DEINE AUFGABE:
Entscheide für jede der drei Aussagen, ob sie zum Text über das Theaterstück passt. Gib jeweils Ja oder Nein an und zitiere die ausschlaggebenden Worte des Textes wörtlich.
1. Die Inhalte des Stücks gehen auf Interviews zurück.
2. Die Figuren auf der Bühne tragen schwarze Kleidung.
3. Die Partei, für die Samuel W. als Bürgermeister kandidiert, wird im Stück beim Namen genannt.
### VORLIEGENDER TEXT ###
Das Besondere an diesem Stück ist die Vorgehensweise in der Recherche. Die Inhalte und Texte entspringen nicht Rietzschels eigener Fantasie, sondern sind das Resultat von 100 Interviews, die der Autor über einen längeren Zeitraum hinweg führte. Rietzschel hat also tief in der Erinnerungskiste von Menschen gegraben, die - so scheint es zumindest - persönlichen Kontakt zu einem Beispiel stehenden Politiker der Region hatten. Das Stück tastet sich langsam vorwärts, von Kindheit und Jugend der betreffenden Person über seine Zeit in der Bundeswehr, seiner Polizeiausbildung bis hin zu seinen mehrfachen politischen Richtungswechseln, die ihn am Ende zum Bürgermeisterkandidaten einer unbenannt bleibenden Partei machten. Die einzelnen Charaktere, die auf der Bühne stehen, allesamt in unschuldiges Weiß gekleidet, unterhalten sich über seinen Lebensweg. Sie setzen Samuel W.s Charakter Schritt für Schritt zusammen, während sie ihren alltäglichen Aufgaben nachgehen - Häuser werden gebaut, Kinder bewundert, Nachbarn bespaßt. Überragt wird die Szenerie aus einer erhöhten Position von einer anzug- und seitenscheiteltragenden Figur im Hintergrund; unterbrochen wird sie hin und wieder von Filmsequenzen, in denen sowohl der Machtkampf innerhalb der lokalen Partei rund um die Bürgermeisterwahl dargestellt wird, als auch die Versuche anderer Parteiengagierten, die Radikalität zu bändigen, welche Samuel W. in den Wahlkampf hineinträgt. An irgendeiner Stelle kommt sein Wehrmachtsmantel ins Spiel, ein Geschenk der Oma; sein Spitzname in der Schule (sechs Buchstaben, beginnt mit F-), sein Schlägertrupp; und der Kreis von der Nachwendebiographie zum Nazi schließt sich.
### BEREITGESTELLTE DATEN ###
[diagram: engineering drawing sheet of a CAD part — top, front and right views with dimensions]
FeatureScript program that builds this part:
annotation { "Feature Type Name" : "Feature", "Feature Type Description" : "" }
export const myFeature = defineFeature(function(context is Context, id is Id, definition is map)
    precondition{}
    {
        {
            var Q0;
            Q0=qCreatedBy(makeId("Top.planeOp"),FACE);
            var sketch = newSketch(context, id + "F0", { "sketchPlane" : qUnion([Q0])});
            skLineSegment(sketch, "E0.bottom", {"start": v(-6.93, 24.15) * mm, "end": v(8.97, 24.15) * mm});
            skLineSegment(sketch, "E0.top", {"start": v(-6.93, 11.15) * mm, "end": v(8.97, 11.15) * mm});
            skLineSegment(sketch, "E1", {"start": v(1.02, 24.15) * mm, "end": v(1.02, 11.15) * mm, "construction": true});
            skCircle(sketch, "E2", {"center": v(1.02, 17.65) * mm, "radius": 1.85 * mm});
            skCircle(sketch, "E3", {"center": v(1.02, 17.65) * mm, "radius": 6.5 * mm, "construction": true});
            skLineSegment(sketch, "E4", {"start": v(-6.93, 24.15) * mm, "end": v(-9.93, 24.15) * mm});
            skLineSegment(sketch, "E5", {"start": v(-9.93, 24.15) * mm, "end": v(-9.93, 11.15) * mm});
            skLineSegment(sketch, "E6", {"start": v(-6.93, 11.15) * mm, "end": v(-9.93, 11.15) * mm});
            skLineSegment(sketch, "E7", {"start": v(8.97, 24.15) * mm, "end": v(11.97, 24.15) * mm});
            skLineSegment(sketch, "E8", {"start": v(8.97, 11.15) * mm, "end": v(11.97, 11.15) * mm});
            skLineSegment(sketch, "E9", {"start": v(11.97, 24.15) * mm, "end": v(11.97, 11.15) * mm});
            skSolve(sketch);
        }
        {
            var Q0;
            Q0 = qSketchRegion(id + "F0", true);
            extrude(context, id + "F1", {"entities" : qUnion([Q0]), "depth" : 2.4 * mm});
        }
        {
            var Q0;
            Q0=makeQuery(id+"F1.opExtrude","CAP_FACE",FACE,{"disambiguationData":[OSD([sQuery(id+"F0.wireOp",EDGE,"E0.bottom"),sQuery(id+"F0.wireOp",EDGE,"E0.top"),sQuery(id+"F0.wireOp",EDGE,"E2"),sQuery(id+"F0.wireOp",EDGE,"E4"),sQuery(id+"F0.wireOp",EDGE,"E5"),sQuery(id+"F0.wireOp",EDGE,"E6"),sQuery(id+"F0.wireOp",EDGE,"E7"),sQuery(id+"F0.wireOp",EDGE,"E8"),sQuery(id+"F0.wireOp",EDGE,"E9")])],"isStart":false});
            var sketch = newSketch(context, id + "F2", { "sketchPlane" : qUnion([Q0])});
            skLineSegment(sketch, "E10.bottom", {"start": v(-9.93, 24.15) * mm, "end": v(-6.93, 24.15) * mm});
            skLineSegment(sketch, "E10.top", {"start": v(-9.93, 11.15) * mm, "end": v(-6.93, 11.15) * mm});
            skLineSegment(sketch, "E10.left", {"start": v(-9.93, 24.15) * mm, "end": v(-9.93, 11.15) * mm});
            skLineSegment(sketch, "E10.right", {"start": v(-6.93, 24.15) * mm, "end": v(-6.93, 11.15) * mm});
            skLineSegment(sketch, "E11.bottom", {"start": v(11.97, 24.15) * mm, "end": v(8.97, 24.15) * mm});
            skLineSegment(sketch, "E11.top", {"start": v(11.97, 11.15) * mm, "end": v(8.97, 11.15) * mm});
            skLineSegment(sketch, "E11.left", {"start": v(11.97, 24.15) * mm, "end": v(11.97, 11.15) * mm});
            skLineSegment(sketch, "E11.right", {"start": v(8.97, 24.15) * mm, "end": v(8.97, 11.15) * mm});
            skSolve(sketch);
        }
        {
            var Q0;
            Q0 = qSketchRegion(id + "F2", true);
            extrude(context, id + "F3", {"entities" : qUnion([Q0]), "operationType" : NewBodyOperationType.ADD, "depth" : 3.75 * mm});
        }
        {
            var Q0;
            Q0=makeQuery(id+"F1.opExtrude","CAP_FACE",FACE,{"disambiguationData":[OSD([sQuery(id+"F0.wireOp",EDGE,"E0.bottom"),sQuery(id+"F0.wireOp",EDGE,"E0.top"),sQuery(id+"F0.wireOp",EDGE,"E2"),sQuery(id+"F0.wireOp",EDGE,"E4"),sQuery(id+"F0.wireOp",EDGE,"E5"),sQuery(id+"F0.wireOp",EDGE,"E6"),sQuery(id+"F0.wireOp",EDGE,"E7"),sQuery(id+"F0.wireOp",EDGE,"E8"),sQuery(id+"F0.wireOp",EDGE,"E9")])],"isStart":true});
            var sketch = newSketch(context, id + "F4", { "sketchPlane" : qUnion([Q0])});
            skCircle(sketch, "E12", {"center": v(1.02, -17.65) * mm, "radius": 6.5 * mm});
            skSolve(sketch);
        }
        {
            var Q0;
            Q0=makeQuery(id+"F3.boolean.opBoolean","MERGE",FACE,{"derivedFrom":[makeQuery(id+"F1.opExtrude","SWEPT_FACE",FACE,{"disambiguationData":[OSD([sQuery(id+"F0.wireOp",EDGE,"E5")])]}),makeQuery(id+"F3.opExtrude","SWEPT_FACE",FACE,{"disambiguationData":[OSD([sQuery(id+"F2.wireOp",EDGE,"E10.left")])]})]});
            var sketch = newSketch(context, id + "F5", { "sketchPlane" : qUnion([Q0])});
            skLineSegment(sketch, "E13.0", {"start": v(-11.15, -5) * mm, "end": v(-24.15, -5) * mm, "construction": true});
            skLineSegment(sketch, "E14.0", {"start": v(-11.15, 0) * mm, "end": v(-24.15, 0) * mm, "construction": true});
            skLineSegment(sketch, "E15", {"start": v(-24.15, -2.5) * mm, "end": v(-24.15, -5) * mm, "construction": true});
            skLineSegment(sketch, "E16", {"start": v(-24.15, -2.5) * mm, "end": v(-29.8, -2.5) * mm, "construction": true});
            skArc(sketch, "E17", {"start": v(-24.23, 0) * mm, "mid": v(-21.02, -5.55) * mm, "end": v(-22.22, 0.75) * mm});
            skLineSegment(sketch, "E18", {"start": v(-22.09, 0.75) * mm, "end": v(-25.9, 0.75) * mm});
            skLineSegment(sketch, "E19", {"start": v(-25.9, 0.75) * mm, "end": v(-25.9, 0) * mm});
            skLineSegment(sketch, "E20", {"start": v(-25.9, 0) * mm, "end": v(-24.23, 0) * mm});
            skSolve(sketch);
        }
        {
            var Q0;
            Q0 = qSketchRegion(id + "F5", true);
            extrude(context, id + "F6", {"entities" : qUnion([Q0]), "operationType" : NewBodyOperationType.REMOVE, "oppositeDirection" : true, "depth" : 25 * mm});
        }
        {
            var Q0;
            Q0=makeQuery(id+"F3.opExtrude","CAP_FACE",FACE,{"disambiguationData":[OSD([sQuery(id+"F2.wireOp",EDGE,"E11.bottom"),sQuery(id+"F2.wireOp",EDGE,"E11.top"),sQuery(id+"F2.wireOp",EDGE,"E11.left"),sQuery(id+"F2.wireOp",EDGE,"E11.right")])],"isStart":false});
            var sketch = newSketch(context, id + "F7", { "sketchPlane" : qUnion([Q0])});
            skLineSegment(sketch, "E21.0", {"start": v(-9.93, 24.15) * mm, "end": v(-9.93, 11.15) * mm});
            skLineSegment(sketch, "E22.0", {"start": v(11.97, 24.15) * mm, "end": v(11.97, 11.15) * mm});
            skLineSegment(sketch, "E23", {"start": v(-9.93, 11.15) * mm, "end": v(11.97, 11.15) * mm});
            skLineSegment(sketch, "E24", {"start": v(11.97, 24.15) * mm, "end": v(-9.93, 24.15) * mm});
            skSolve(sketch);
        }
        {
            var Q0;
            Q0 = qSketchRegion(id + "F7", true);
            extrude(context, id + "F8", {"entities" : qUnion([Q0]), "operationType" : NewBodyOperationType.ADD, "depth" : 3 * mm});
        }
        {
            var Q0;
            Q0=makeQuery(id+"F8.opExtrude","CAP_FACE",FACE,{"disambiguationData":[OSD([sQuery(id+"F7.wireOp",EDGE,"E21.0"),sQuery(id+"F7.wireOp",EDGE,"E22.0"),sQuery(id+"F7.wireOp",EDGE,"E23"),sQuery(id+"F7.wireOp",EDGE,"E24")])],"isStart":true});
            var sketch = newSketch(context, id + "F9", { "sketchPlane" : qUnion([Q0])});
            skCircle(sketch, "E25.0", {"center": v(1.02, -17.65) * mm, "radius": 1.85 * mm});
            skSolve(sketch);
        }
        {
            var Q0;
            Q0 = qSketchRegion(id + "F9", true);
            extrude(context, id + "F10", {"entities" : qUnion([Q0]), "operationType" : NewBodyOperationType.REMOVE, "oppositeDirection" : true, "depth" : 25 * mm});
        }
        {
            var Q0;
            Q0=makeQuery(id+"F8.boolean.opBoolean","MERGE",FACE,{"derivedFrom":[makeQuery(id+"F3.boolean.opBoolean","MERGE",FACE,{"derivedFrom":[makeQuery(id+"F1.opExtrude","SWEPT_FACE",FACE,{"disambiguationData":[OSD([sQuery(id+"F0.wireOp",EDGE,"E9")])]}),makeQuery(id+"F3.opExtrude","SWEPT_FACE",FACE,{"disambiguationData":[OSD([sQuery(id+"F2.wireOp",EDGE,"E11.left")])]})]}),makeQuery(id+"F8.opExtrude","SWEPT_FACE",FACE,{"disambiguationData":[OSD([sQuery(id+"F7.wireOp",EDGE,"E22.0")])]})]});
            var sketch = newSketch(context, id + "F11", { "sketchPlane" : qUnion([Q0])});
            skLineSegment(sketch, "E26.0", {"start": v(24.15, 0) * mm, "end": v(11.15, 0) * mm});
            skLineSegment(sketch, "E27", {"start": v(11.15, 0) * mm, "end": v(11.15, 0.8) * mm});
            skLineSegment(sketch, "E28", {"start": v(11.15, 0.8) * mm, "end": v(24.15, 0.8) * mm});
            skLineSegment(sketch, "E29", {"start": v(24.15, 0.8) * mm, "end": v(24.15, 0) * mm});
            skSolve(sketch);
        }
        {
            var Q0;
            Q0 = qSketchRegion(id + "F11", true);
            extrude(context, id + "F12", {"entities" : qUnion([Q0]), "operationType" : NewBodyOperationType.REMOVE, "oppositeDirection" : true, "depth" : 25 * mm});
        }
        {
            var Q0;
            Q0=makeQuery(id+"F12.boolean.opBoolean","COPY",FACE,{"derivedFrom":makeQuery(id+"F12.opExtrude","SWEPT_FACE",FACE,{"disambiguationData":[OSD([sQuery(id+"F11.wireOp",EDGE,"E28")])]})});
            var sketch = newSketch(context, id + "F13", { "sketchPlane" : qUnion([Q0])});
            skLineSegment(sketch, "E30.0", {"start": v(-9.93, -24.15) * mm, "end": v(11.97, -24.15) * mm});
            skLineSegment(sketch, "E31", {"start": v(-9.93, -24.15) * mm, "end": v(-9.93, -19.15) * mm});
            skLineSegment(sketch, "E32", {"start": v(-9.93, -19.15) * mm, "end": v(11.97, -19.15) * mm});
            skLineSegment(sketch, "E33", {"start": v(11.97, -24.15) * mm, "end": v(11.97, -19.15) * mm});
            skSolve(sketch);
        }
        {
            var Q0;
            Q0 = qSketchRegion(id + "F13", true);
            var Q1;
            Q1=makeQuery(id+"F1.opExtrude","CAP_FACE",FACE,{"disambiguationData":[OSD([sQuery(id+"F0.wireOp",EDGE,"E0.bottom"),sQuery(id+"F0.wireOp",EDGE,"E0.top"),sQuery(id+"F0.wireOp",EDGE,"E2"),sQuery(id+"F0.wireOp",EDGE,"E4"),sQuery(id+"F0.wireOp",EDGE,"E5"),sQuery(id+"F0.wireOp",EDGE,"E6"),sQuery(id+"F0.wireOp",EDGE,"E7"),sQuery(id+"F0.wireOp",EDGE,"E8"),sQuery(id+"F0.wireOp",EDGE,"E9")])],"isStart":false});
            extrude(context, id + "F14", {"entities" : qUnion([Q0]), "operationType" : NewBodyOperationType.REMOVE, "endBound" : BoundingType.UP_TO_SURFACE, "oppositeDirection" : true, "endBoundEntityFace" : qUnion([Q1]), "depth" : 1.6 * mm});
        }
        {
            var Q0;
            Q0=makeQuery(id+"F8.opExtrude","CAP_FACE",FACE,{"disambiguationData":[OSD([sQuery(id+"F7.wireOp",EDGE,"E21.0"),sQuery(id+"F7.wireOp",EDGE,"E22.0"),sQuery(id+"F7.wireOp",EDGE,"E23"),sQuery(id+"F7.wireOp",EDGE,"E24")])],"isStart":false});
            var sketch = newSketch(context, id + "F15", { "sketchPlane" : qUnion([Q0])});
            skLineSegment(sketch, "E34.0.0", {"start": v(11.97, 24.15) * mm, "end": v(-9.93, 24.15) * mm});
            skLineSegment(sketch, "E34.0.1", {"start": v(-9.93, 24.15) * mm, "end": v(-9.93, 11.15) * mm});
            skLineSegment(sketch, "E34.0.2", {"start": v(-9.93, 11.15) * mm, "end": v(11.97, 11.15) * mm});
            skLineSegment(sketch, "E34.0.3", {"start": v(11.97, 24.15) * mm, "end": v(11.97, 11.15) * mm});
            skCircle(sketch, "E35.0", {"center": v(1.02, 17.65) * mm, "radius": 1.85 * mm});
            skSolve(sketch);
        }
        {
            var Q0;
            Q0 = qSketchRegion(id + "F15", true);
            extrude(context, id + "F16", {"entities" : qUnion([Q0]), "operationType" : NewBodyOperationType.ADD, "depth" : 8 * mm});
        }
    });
###
ERGEBNIS:
1. Ja: „sondern sind das Resultat von 100 Interviews“
2. Nein: „allesamt in unschuldiges Weiß gekleidet“
3. Nein: „einer unbenannt bleibenden Partei“